◆ PROBLEM DETAILS ◆
From the line containing "dynamic real-time deformability" down to the last line, set down each line exactly as it is, and nothing more. Leave the pictures out.

## Begin INPUT MATERIAL

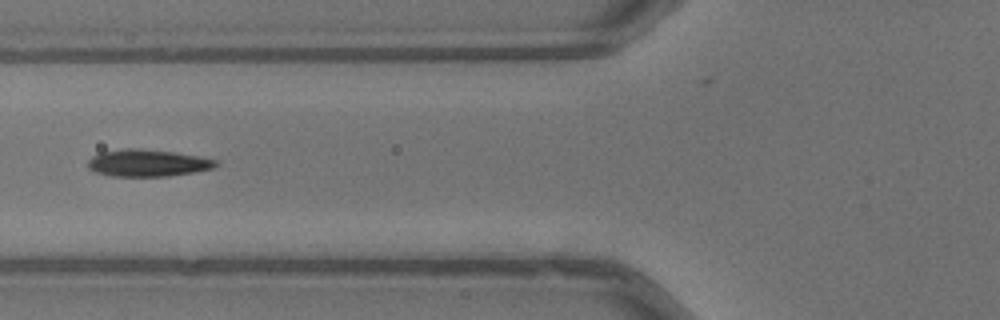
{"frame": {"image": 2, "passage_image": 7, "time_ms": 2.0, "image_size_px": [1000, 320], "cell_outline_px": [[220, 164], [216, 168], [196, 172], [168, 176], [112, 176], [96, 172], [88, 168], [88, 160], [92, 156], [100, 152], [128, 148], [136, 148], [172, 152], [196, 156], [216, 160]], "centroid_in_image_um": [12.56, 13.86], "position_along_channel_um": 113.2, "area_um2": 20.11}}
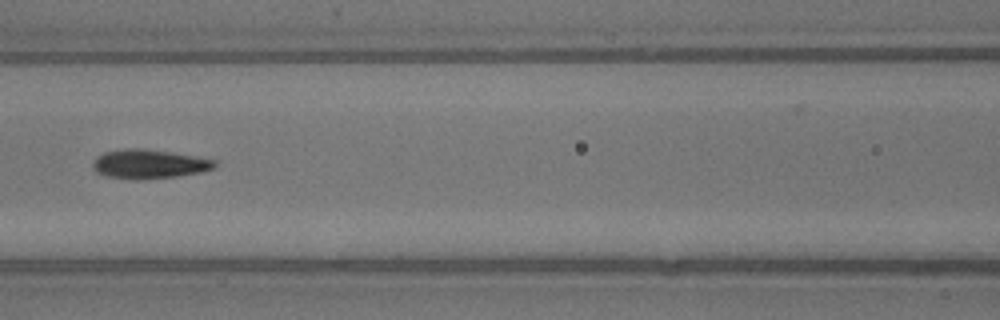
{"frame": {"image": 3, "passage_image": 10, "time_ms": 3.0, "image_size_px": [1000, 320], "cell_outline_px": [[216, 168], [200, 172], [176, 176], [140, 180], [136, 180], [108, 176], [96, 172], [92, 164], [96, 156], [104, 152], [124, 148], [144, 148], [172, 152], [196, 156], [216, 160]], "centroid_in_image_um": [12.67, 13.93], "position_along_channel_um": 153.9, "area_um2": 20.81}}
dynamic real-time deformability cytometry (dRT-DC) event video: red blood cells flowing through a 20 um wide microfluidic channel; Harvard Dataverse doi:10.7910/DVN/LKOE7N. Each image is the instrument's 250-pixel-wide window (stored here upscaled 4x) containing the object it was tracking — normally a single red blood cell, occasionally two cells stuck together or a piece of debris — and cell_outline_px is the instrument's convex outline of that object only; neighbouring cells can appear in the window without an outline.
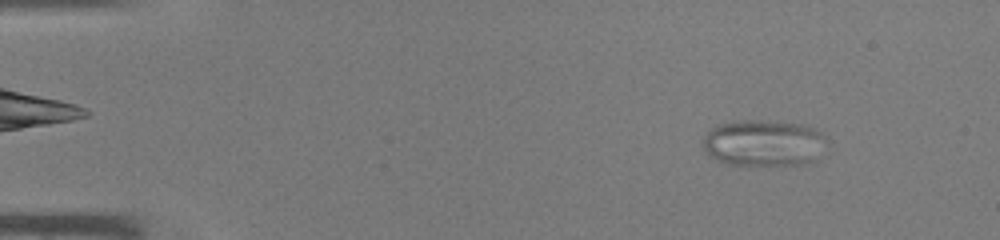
{"species": "common noctule bat (a hibernating species)", "species_latin": "Nyctalus noctula", "temperature_condition": "warm", "stored_images_in_passage": 44, "camera_frame_rate_fps": 3000, "um_per_image_px": 0.085, "animal": {"sex": "male", "body_mass_g": 19.0, "forearm_length_mm": 50.8}, "frame": {"image": 1, "passage_image": 5, "time_ms": 1.333, "image_size_px": [1000, 240], "cell_outline_px": [[828, 136], [812, 160], [796, 164], [732, 164], [716, 160], [708, 156], [704, 148], [704, 140], [708, 128], [716, 124], [744, 120], [760, 120], [800, 124], [812, 128]], "centroid_in_image_um": [64.82, 12.12], "position_along_channel_um": 20.2, "area_um2": 32.77}}
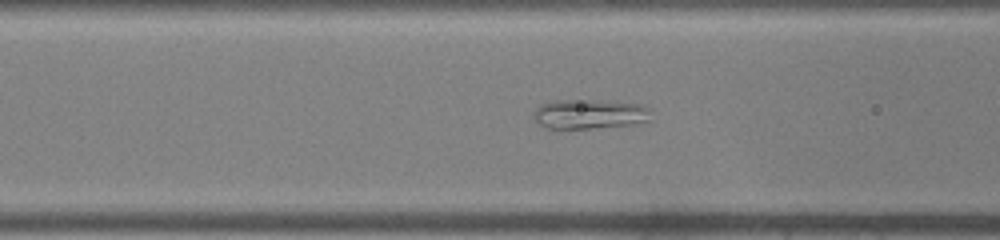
{"frame": {"image": 2, "passage_image": 18, "time_ms": 5.667, "image_size_px": [1000, 240], "cell_outline_px": [[652, 120], [632, 124], [592, 128], [548, 128], [540, 124], [532, 116], [536, 108], [540, 104], [556, 100], [592, 100], [640, 104], [648, 108]], "centroid_in_image_um": [50.1, 9.69], "position_along_channel_um": 116.5, "area_um2": 20.06}}
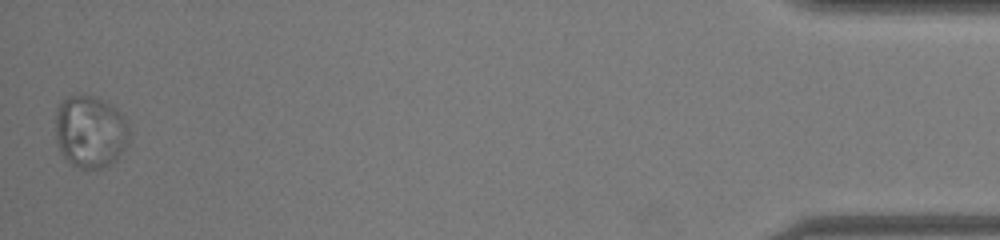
{"frame": {"image": 3, "passage_image": 44, "time_ms": 14.333, "image_size_px": [1000, 240], "cell_outline_px": [[128, 136], [116, 160], [104, 168], [80, 168], [72, 164], [64, 156], [56, 140], [56, 108], [60, 100], [68, 96], [80, 92], [96, 96], [112, 104], [120, 112], [128, 124]], "centroid_in_image_um": [7.64, 11.11], "position_along_channel_um": 427.6, "area_um2": 31.27}}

## End INPUT MATERIAL

◆ SOLUTION TO THE EXERCISE ◆
dynamic real-time deformability cytometry (dRT-DC) event video: red blood cells flowing through a 20 um wide microfluidic channel; Harvard Dataverse doi:10.7910/DVN/LKOE7N. Each image is the instrument's 250-pixel-wide window (stored here upscaled 4x) containing the object it was tracking — normally a single red blood cell, occasionally two cells stuck together or a piece of debris — and cell_outline_px is the instrument's convex outline of that object only; neighbouring cells can appear in the window without an outline.
{"species": "common noctule bat (a hibernating species)", "species_latin": "Nyctalus noctula", "temperature_condition": "warm", "stored_images_in_passage": 44, "camera_frame_rate_fps": 3000, "um_per_image_px": 0.085, "animal": {"sex": "male", "body_mass_g": 19.0, "forearm_length_mm": 50.8}, "frame": {"image": 1, "passage_image": 5, "time_ms": 1.333, "image_size_px": [1000, 240], "cell_outline_px": [[828, 136], [812, 160], [796, 164], [732, 164], [716, 160], [708, 156], [704, 148], [704, 140], [708, 128], [716, 124], [744, 120], [760, 120], [800, 124], [812, 128]], "centroid_in_image_um": [64.82, 12.12], "position_along_channel_um": 20.2, "area_um2": 32.77}}
{"frame": {"image": 2, "passage_image": 18, "time_ms": 5.667, "image_size_px": [1000, 240], "cell_outline_px": [[652, 120], [632, 124], [592, 128], [548, 128], [540, 124], [532, 116], [536, 108], [540, 104], [556, 100], [592, 100], [640, 104], [648, 108]], "centroid_in_image_um": [50.1, 9.69], "position_along_channel_um": 116.5, "area_um2": 20.06}}
{"frame": {"image": 3, "passage_image": 44, "time_ms": 14.333, "image_size_px": [1000, 240], "cell_outline_px": [[128, 136], [116, 160], [104, 168], [80, 168], [72, 164], [64, 156], [56, 140], [56, 108], [60, 100], [68, 96], [80, 92], [96, 96], [112, 104], [120, 112], [128, 124]], "centroid_in_image_um": [7.64, 11.11], "position_along_channel_um": 427.6, "area_um2": 31.27}}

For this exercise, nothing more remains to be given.